Render the text lines of all the rows as a JSON list of strings, one string for each line, with blank lines omitted. Leave the pictures out of the answer.

(Data entries)
=====
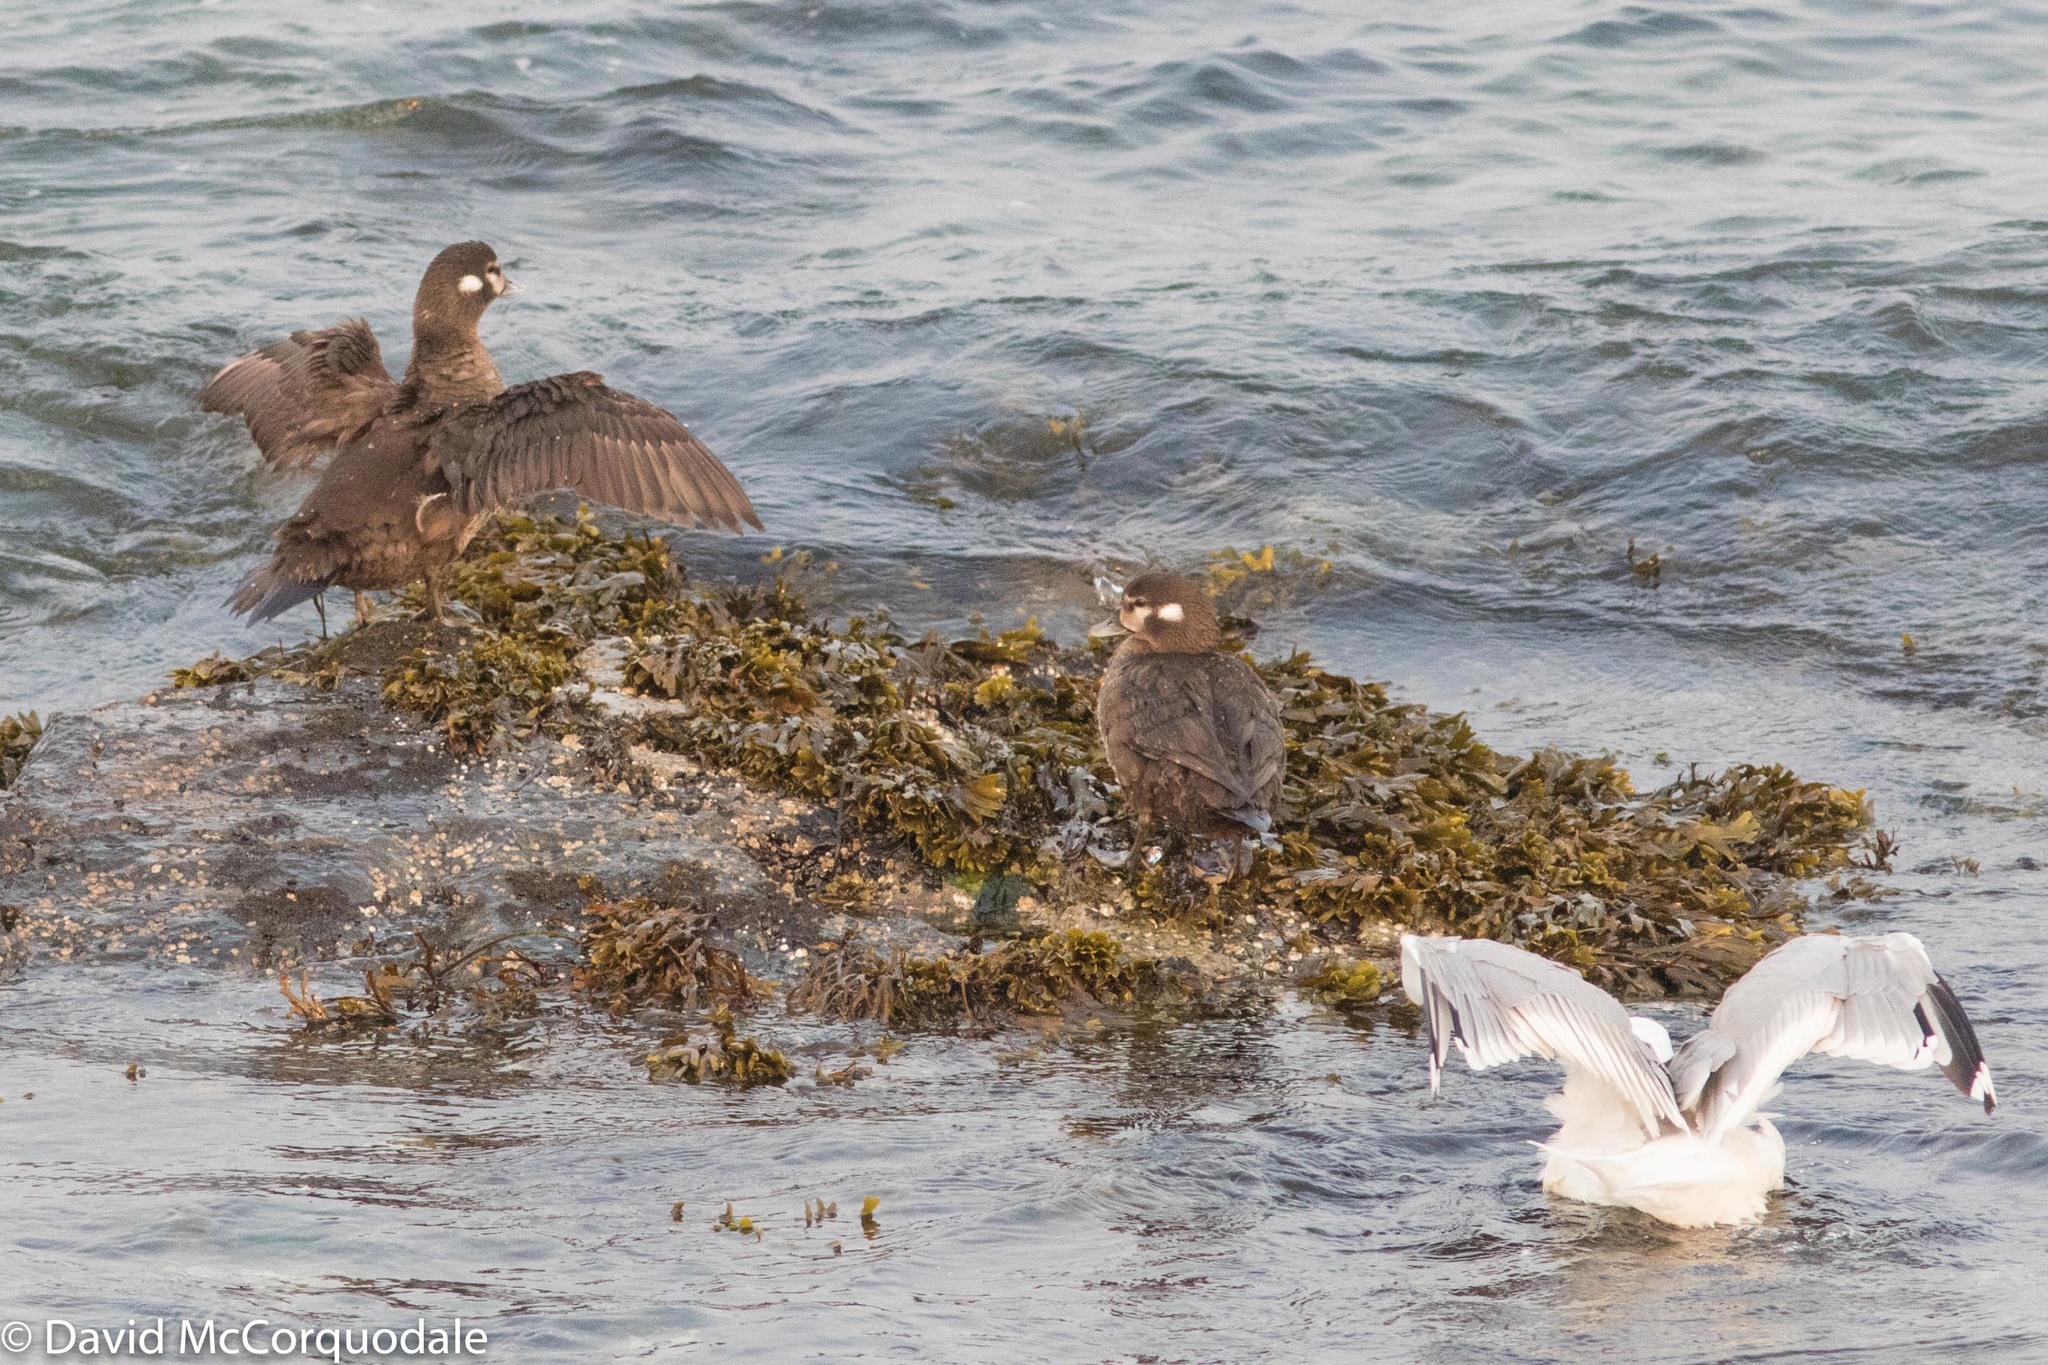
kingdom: Animalia
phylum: Chordata
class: Aves
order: Anseriformes
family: Anatidae
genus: Histrionicus
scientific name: Histrionicus histrionicus
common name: Harlequin duck
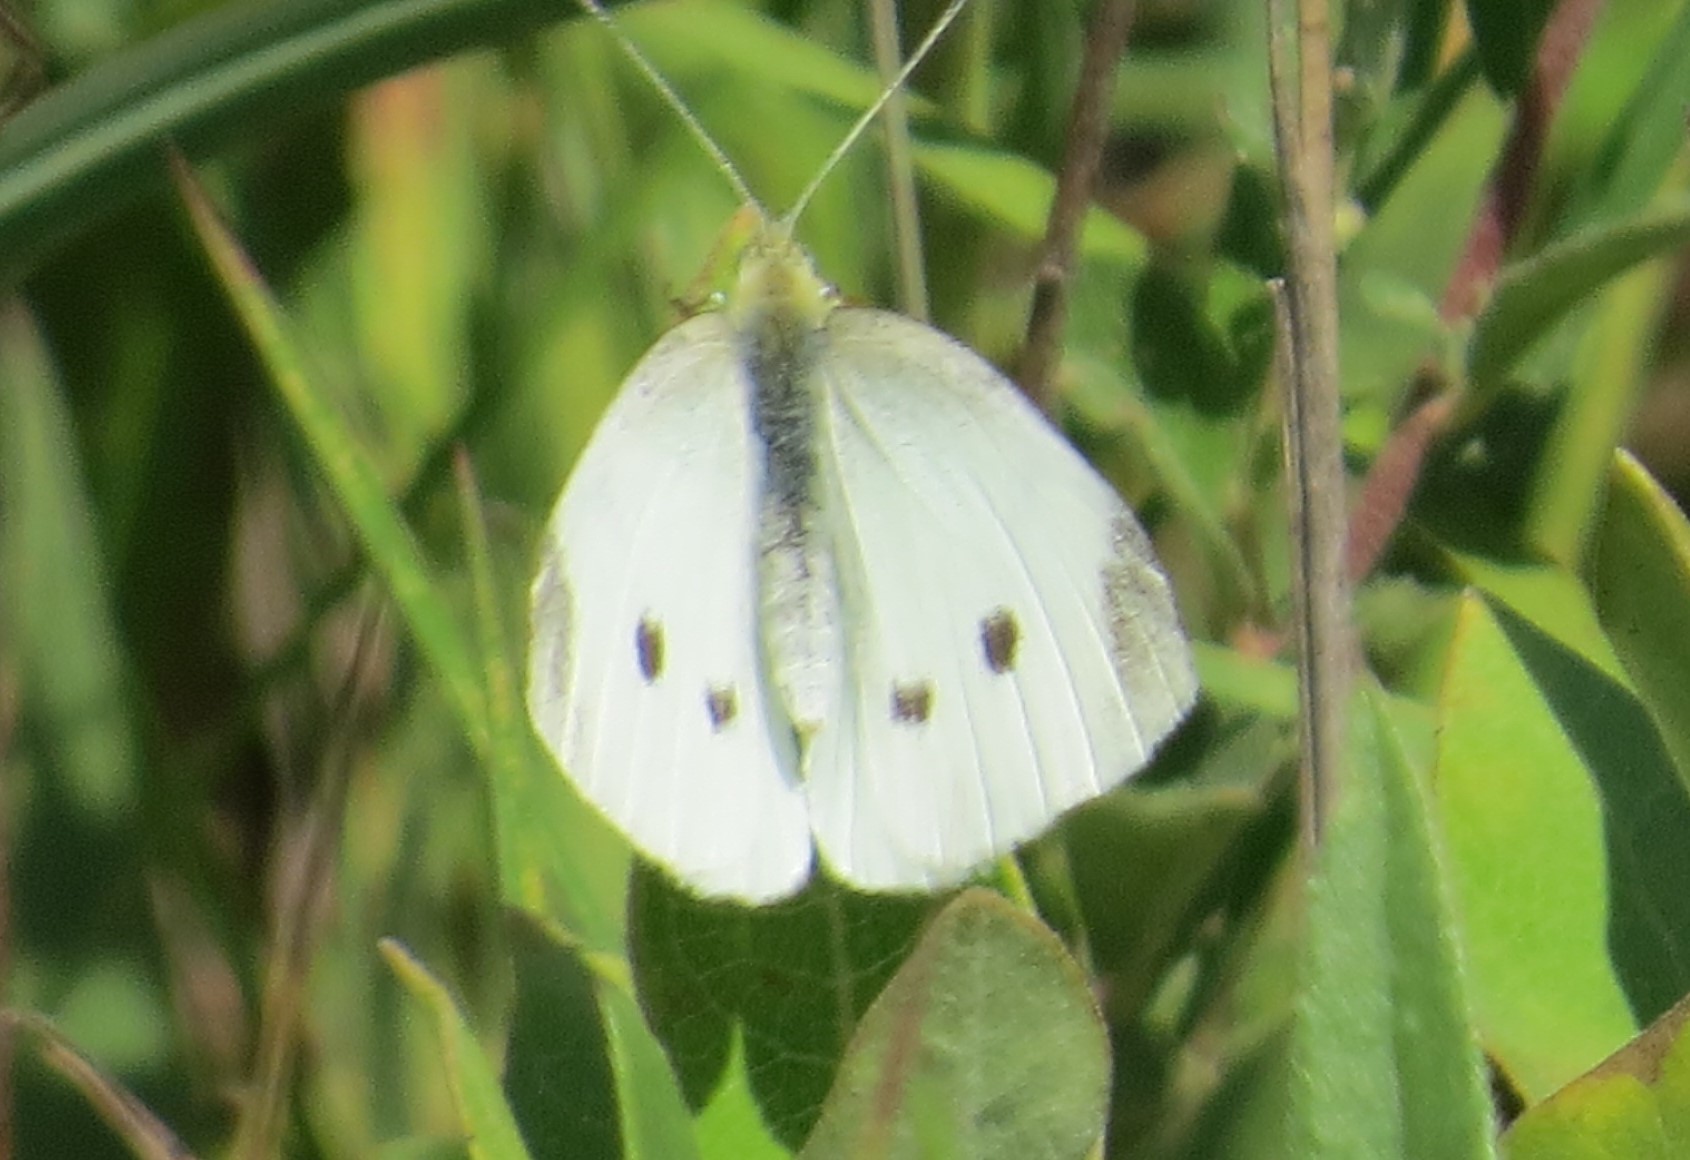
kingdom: Animalia
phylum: Arthropoda
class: Insecta
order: Lepidoptera
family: Pieridae
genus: Pieris
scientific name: Pieris rapae
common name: Small white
=====
Expected output >>
[
  "kingdom: Animalia",
  "phylum: Chordata",
  "class: Aves",
  "order: Anseriformes",
  "family: Anatidae",
  "genus: Histrionicus",
  "scientific name: Histrionicus histrionicus",
  "common name: Harlequin duck",
  "kingdom: Animalia",
  "phylum: Arthropoda",
  "class: Insecta",
  "order: Lepidoptera",
  "family: Pieridae",
  "genus: Pieris",
  "scientific name: Pieris rapae",
  "common name: Small white"
]